Last year, Oregon voters approved Measure 91, which legalized marijuana in the state and regulates it like alcohol. However, as Maurer’s story shows, there is still a lot of work to be done to guarantee that responsible, hardworking Oregonians are not discriminated against merely for consuming a substance that is safer than beer or wine. Employers in Oregon are still free to impose strict drug-free policies, meaning that employees can still be subject to punishment or termination for their marijuana use, even if it is off-hours and in compliance with the law.

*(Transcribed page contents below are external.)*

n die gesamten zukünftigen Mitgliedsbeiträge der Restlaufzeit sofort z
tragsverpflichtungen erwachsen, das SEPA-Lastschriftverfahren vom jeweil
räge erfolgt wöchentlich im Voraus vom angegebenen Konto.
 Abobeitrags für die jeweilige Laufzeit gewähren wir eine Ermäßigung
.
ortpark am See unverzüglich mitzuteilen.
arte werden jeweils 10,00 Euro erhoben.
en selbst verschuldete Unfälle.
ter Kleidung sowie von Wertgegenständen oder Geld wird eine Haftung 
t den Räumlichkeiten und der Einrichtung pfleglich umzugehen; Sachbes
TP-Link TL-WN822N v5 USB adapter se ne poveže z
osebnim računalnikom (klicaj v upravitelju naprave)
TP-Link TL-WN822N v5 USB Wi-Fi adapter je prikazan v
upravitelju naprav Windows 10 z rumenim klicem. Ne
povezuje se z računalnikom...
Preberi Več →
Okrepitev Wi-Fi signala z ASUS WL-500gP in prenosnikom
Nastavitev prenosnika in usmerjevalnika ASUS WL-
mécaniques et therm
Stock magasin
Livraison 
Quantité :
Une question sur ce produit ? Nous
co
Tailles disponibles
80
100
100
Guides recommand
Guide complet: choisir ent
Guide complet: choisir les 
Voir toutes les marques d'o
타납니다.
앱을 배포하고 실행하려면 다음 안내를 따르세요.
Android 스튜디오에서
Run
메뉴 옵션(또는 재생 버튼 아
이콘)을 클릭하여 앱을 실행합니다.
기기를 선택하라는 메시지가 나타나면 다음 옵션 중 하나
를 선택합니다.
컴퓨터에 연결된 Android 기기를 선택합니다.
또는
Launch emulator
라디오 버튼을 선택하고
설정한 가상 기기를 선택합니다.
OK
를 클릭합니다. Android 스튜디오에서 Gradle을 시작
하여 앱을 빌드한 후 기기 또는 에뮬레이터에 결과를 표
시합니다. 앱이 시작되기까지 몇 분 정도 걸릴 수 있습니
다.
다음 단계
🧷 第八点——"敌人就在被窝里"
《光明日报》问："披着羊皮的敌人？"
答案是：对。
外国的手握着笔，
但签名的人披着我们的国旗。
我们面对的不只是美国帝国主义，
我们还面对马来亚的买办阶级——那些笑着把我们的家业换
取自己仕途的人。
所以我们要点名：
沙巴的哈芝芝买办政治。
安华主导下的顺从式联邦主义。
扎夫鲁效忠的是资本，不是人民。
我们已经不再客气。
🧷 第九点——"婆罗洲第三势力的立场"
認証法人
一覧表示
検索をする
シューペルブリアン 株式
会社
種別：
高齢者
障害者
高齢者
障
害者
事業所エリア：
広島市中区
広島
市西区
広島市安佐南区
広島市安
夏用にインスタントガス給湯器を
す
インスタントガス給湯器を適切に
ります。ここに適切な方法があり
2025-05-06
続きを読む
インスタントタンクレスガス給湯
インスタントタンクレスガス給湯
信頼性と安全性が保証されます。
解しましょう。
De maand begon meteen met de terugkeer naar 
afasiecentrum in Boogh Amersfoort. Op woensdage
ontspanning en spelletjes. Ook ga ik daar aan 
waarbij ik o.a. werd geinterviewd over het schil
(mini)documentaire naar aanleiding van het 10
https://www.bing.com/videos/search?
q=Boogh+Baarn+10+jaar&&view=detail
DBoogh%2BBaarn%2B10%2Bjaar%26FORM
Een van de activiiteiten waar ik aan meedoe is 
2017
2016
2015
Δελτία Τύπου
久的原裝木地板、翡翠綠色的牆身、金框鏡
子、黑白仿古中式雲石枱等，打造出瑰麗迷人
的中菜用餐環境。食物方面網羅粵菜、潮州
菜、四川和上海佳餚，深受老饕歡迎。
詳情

Maurer’s story also highlights the need for more reliable measures of marijuana-induced impairment, particularly in how it relates to driving and on-the-job performance. Most drug tests identify the presence of cannabinoid metabolites, which can remain detectable in the body weeks after marijuana’s effects have worn off. While there has been some recent progress in the development of a marijuana breathalyzer, the relationship between metabolite levels and impairment is still not fully understood: any positive drug test can be interpreted as evidence of being high on the job or behind the wheel.
Deterring impaired driving is unquestionably a crucial aspect of promoting public safety, but when authorities rely on imprecise technology, people like Cyd Maurer become collateral damage and pay for a crime they did not commit. For these injustices to be avoided, it is imperative that additional research on this question be conducted and applied to both American workplaces and law enforcement agencies.
Her story raises several issues with current marijuana policies, and while it is still unclear which reforms she would advocate for as an activist, Maurer is bold in denouncing the double standard that led to her firing as hypocritical and unjust:
I truly believe once people learn the facts about marijuana, they’ll be just as shocked as I am that this is even a debate.
Alcohol use outside of work can easily affects a person’s job performance, yet it is acceptable for employees to not only drink during their free time, but also to frequently talk about their drinking antics around the office.
Marijuana use, also outside of work, never negatively impacted my job performance. Marijuana doesn’t come with a hangover. Marijuana doesn’t damage my brain. Marijuana doesn’t make me hit my husband, or encourage me to make rash decisions. Yet my marijuana use alone was seen as reason enough for me to lose my job.
It’s time to stop the hypocrisy. If you’re okay with alcohol, there’s absolutely no reason you should have a problem with my marijuana use.